Através do hino, em que repetia-se inúmeras vezes: “Porque Ele vive, posso crer do amanhã, porque Ele vive, temor não há […] A minha vida está nas mãos do meu Jesus, que vivo está…” Compreendi o quanto estava vazia, sendo possível ser levada pelo vento, enquanto aquele senhor estava firme em uma rocha que não se moveria jamais. Com o espírito puro e sóbrio em uma manhã fresca, eu vi que ele tinha tudo, porque o amor de Deus o havia preenchido. Dentro dele, não havia necessidade de mais nada.
“Deus enviou seu filho amado
Para perdoar, pra salvar
Na cruz morreu por meus pecados
Mas ressurgiu e vivo com o pai está
Porque ele vive, posso crer no amanhã
Porque ele vive, temor não há
Mas eu bem sei, eu sei, que a minha vida
Está nas mãos do meu Jesus, que vivo está
E quando, enfim, chegar a hora
Em que a morte enfrentarei
Sem medo, então, terei vitória
Irei à glória, ao meu Jesus que vivo está
Porque ele vive, posso crer no amanhã
Porque ele vive, temor não há
Mas eu bem sei, eu sei, que a minha vida
Está nas mãos de meu Jesus, que vivo está.” — Porque Ele vive, Harpa Cristã
Depois de arrumar o que lhe pertencia, caminhou em direção a um mercado que cortava as ruas da cidade. Uma mãe e seu filho passaram por ele. Provavelmente, não se conheciam, mas não há como ter certeza sobre isso. Por uma visão consideravelmente distante, o contexto permite dizer que se encontraram somente naquele momento. Após uma pausa, houve um comentário, e aquele menino aproximou-se dele, oferecendo alguma coisa. A imagem daquele acontecimento foi se desfazendo conforme os meus passos levavam-me ao meu destino, distanciando deles.

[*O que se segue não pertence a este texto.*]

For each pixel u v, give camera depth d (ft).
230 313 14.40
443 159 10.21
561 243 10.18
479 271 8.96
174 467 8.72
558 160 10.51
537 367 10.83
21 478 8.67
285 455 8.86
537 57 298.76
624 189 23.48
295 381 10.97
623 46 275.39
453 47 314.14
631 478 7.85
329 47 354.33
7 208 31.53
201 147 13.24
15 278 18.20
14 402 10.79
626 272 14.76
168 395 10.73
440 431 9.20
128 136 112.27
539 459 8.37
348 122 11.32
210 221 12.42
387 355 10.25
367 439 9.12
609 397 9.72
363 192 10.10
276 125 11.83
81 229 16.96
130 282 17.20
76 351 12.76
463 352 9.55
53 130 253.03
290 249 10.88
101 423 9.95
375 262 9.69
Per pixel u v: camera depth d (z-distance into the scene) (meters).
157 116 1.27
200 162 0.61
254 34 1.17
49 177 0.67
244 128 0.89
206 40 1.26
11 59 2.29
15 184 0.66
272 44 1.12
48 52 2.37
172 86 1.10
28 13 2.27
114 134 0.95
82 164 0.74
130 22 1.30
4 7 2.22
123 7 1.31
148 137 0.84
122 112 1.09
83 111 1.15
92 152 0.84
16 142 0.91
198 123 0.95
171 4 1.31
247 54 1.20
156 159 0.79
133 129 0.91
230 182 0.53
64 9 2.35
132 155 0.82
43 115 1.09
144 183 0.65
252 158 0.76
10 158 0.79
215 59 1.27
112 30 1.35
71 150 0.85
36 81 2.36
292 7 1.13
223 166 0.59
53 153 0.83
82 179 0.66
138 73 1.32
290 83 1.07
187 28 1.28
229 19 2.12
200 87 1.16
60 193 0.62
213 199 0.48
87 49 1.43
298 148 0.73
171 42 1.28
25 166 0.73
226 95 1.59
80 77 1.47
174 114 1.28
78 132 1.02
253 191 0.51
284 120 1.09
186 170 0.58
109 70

Não sei dizer, pelo modo tão corriqueiro do dia, se nos olhos daquele homem via-se o Nazareno, nem se aquela criança tinha o espírito do menino Jesus. Mas que Cristo estava no meio deles, percebia-se de longe. Agora, durante o anoitecer, o mesmo hino de esperança comove-me, sabendo que o Carpinteiro vive, e por isso, o amanhã já foi construído para nós.